Ty Wigginton is like a Honda Civic. A Civic isn’t flashy and it certainly doesn’t impress your date when you roll up to her house in it, yet it’s affordable, always gets you there on time and is as trustworthy an option as there is on the road. That’s Wigginton in a nutshell. He isn’t gonna haul 6,000 lbs., he isn’t going to run to 60 mph in 4.6 seconds, and he certainly isn’t gonna boost season ticket sales, but at the end of the day Wigginton just gets it done. I bring this all up because Wigginton was dealt to the Phillies on Sunday as the Rockies seem intent to give Ian Stewart yet another shot to prove himself at third base (or perhaps they might just turn to Brandon Wood, Chris Nelson or Jordan Pacheco until AFL MVP Nolan Arenado is ready to take over at the hot corner?). Wigginton was dealt, along with cash, for a Player To Be Named Late and/or cash. So why would the Rockies want to rid themselves of their Honda Civic?
Wigginton can play all over the field. He suited up for 27 games in the outfield, 36 at first base, and 68 at third base in 2011. Versatility like that always makes Ty a fine final offensive player on a fantasy club. It also enables him to see a lot of playing time as he can fill in at multiple spot. Given that Placido Polanco and Ryan Howard are both coming off surgeries, the addition of Wigginton makes a lot of sense for the Phils (Placido should be ready for opening day, but most reports suggest that Howard could miss most of April).
What about performance?
Wigginton isn’t going to steal many bases, he has only 41 thefts in his career, but he did swipe eight in 2011, a seven year high. Still, he’s not a speed demon. Wigginton also isn’t a batting average option of renown. Ty has a career batting average of .265, and the last two years he’s failed to hit even .250 (.248 and .242) after a 4-year run of hitting at least .273. The main reason for the drop the last two years is that his hit rate, in the .290′s for his career, has left him with a BABIP of .270 and .271 the past two years. I’m inclined to think that it’s because Ty has lost that little bit extra with his bat speed, something that may be show in the fact that his K-rate has gone up a bit the past two years. He could see some improvement with his BABIP, but it’s not a certainty and would likely be a mild bump.
So I’m painting a portrait of a guy who just isn’t very exciting, but that’s because I’ve left out his best trait – his power. Ty has hit 22 or more homers in four of the past six years, an in five of those six years he’s hit at least 15. Given that he’s averaged just 462 at-bats those six years, his average homer total of 20 a season is pretty darn solid, especially from a guy who qualifies at three positions.

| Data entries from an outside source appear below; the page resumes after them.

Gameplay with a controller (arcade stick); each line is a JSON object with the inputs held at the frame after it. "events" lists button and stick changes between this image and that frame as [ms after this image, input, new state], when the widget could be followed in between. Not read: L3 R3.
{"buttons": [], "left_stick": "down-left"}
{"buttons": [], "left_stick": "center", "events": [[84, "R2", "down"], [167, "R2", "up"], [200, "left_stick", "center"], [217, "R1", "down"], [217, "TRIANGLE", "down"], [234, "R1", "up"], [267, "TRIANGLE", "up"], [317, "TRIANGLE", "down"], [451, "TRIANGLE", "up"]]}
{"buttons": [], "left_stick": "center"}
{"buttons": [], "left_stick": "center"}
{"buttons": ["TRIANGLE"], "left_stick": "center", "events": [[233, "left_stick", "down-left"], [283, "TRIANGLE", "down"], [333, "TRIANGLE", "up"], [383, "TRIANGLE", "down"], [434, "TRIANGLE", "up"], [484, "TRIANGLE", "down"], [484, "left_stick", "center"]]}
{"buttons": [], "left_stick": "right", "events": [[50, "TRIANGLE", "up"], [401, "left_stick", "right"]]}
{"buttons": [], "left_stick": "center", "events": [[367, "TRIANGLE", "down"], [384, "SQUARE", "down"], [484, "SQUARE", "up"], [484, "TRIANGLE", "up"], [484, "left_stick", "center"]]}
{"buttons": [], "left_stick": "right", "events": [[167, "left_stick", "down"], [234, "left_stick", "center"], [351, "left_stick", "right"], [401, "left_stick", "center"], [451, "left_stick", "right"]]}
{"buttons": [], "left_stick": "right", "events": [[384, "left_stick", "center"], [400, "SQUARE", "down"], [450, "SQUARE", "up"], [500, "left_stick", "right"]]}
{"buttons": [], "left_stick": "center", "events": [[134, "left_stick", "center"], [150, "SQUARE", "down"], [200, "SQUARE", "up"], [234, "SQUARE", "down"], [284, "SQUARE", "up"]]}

Ty has seen some slight regression in his HR/FB the past two years after a peak from 2005-08, but his marks of 12.5 and 13.2 percent the past two years are virtually identical to his career 12.7 mark. He should be fine in terms of the power output in 2012.
So what do you do with Wigginton? At the moment it certainly doesn’t seem like he will have a spot in the every day lineup with the Phillies, so expecting 462 at-bats from him this season is likely asking for too much. As such, Wigginton makes for an ideal option in NL only leagues but a bit of a stretch in mixed leagues unless you are in a 15 teamer. He’ll be solid when he plays, and that flexibility certainly makes him a valuable add in the right circumstance, but don’t go a reaching for the Phillies newest addition.